Furthermore, Forman said, he doesn't see the harm in making a sealed case confidential.

"If you can't see a file, what good is the [case] number?" Forman asked.

But lawyer Julin said case numbers must be available so sealed cases can be identified and, if necessary, challenged by the public and the press.

"If you don't know a file exists, how can you challenge the propriety of orders sealing records?" Julin said.


The divorce case filed July 28 by WTVJ-NBC 6 reporter Sugalski against Fox Sports Net sportscaster Craig Minervini helps illustrate how secret docketing happens.

The order from Judge Rothschild, which he provided to The Miami Herald, states: "The entire file . . . shall remain confidential and under seal pending further order of the court."

Rothschild said he acted in response to the parties' requests. Lawyers for Sugalski and Minervini wouldn't comment.The clerk's office construed "confidential" to mean the case should be removed from public view. And it did just that.Rothschild insists that's not what he intended.

"Unless there's a statutory exception, everything should be docketed, " he said.

Still, Rothschild failed to give notice to the public of his move to close the court record, which the law requires. The requirement is widely ignored, and several judges - including Rothschild - say they were not aware of it.

Divorces make up the largest category of hidden cases - 51 of the 107 since 2001, clerk records show. That's still a small percentage of total divorces; about 10,000 were filed in Broward last year alone.

Other kinds of secret cases run the gamut, including paternity, negligence and contract disputes.

The Miami Herald identified other examples:

  • The parents of 17 autistic children sued Nova Southeastern University between 2000 and 2002 for negligence, claiming that the school failed to conduct proper background checks on a volunteer who molested their children. A check, they said, would have revealed that the man was a convicted pedophile.

    The judge in that case, Leonard Fleet, says he ordered the consolidated case "closed" to protect the children's identities but did not intend it to be erased from the public docket.
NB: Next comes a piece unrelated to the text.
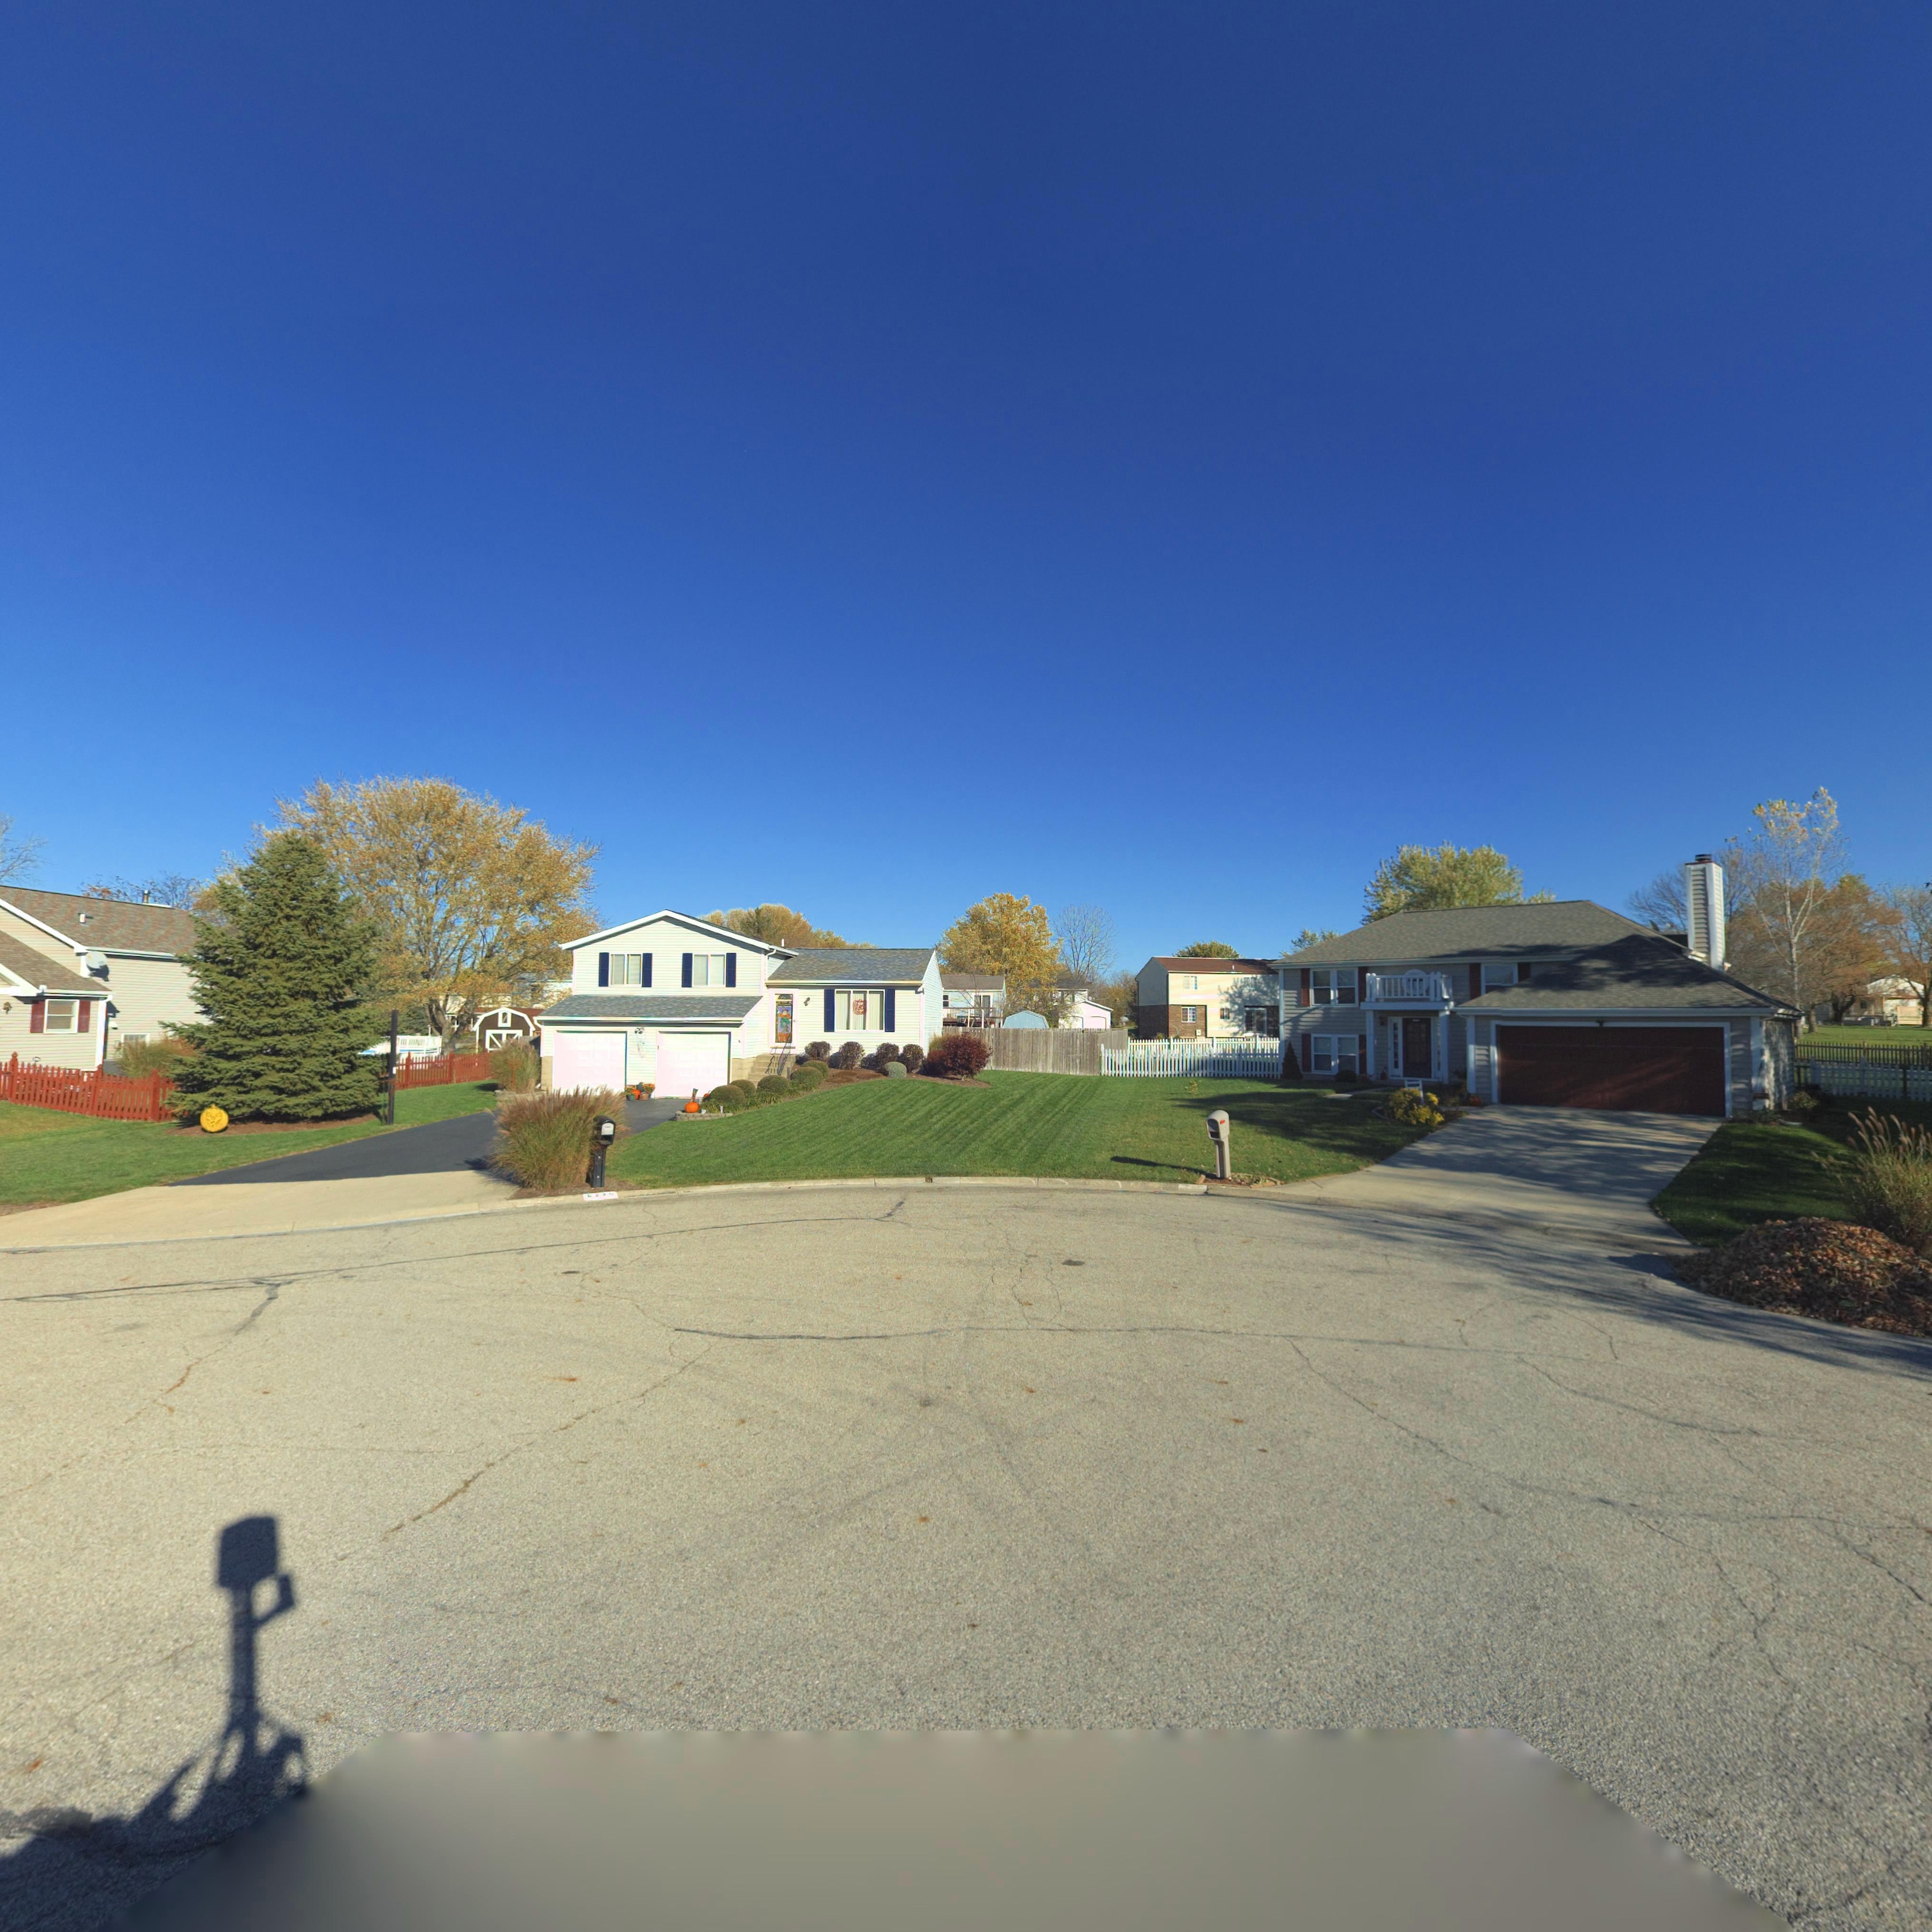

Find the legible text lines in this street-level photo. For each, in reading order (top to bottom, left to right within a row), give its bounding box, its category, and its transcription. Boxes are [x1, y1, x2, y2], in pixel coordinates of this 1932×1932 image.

[586, 1191, 615, 1199] StreetNumber: *220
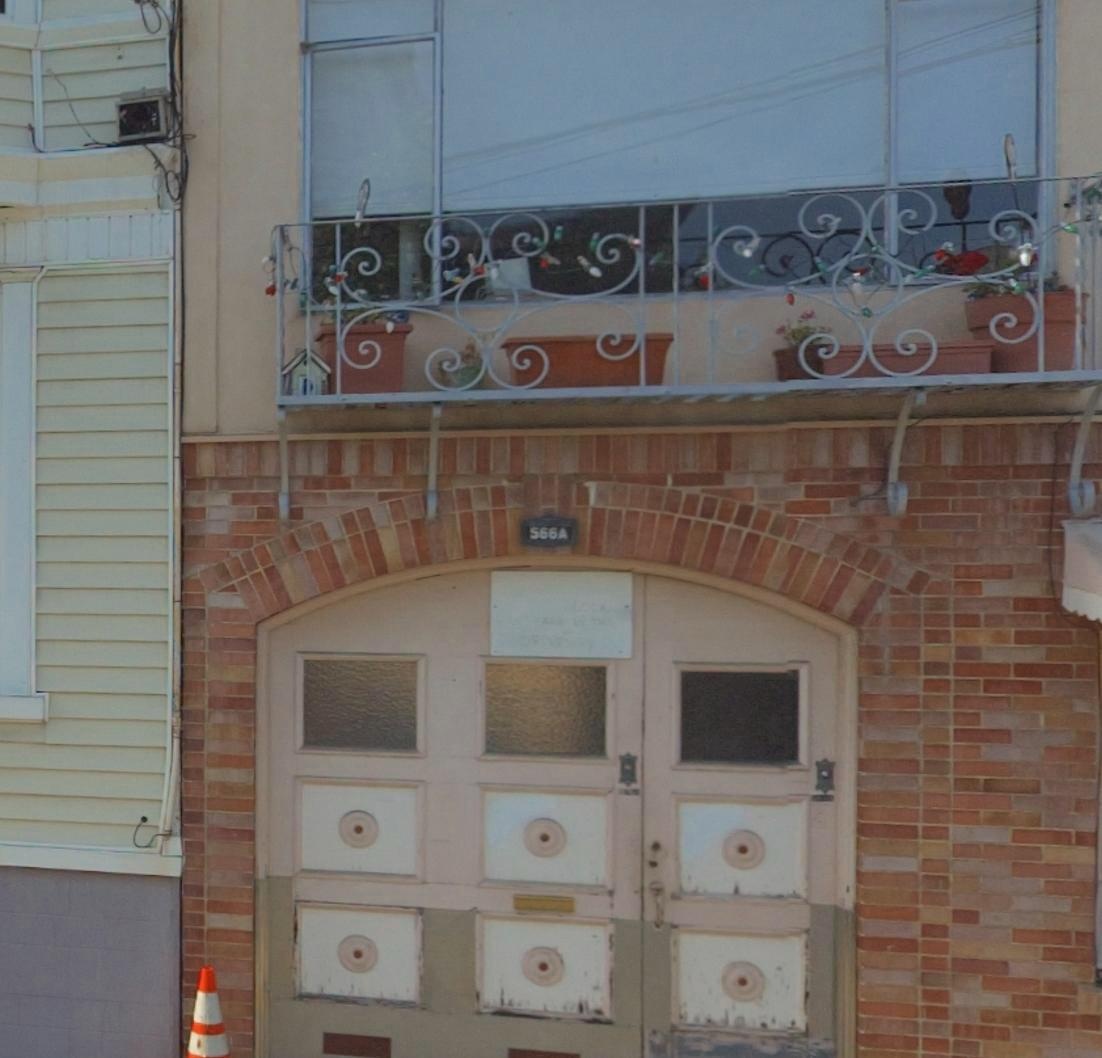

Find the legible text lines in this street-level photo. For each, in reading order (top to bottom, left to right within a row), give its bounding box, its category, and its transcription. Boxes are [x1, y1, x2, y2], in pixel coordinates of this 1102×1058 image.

[528, 524, 569, 543] StreetNumber: 566A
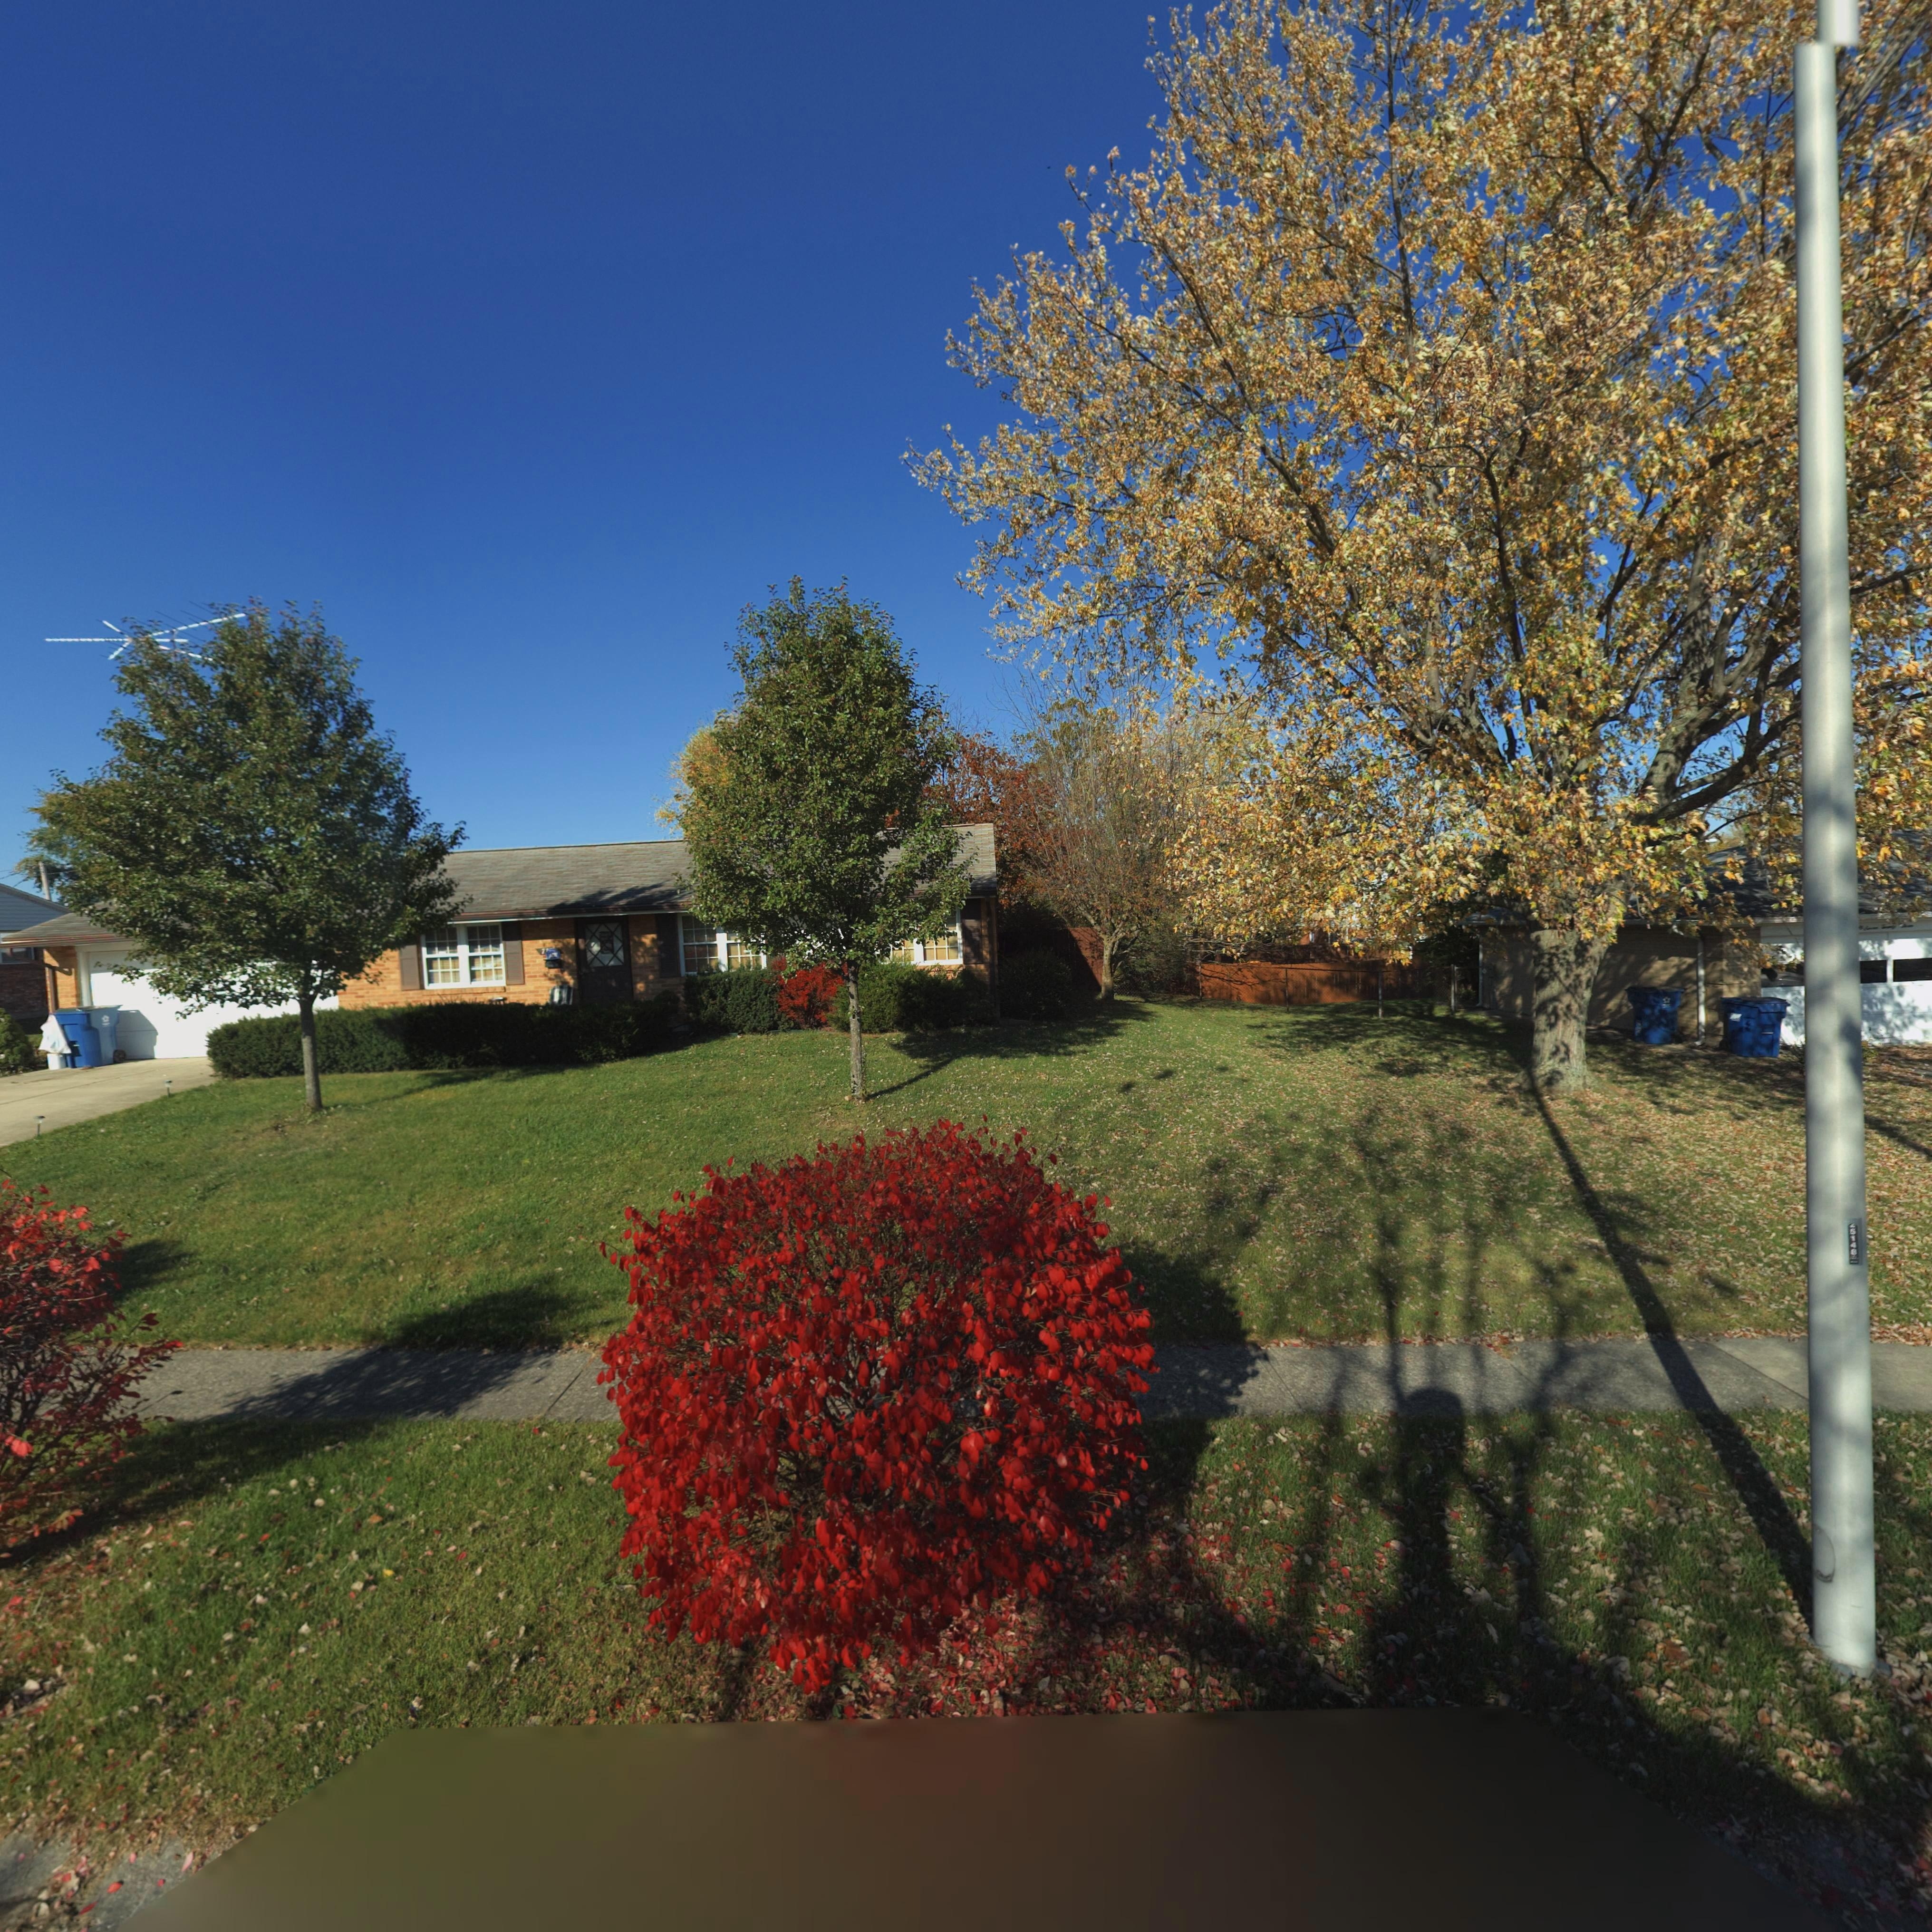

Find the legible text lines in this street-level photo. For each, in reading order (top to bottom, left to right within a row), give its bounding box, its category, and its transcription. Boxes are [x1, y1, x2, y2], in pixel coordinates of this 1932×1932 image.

Lawyers for the parents and Nova say they didn't know that the cases were hidden.
  • A wrongful-death suit was filed by the estate of a Coral Springs man killed in a 2003 US Airways Express plane crash in Charlotte, N.C., which regulators blamed in part on shoddy maintenance. The suit was settled.


The practice of secret docketing may soon change. Broward judges are now studying the issue, clerk Forman said.

"Some judges feel that they do want to unseal some cases. Some judges don't, " he said. "I told Judge Ross if you want to send out a new administrative order requiring me to expose the docket information, just let me know."


Judge Victor Tobin, who refused to comment, set a hearing for Thursday to consider putting the plane-crash lawsuit back on the public docket. Tobin also reopened another case that his judicial assistant says was removed from public view by "mistake." The now-resolved case involved a dispute between two brothers over control of a company.

Whether cases end up hidden by intent or by error, it's hard to find anyone in the legal community who defends the practice. Raleigh, N.C., First Amendment lawyer John Bussian says that sealing dockets goes against the basic principle that courts funded by the public should be open to the public.

"The only way to maintain any oversight of this public trust is to let the public see the records of what goes on there, " Bussian said. "You can't just wipe them away because some court wants to do it."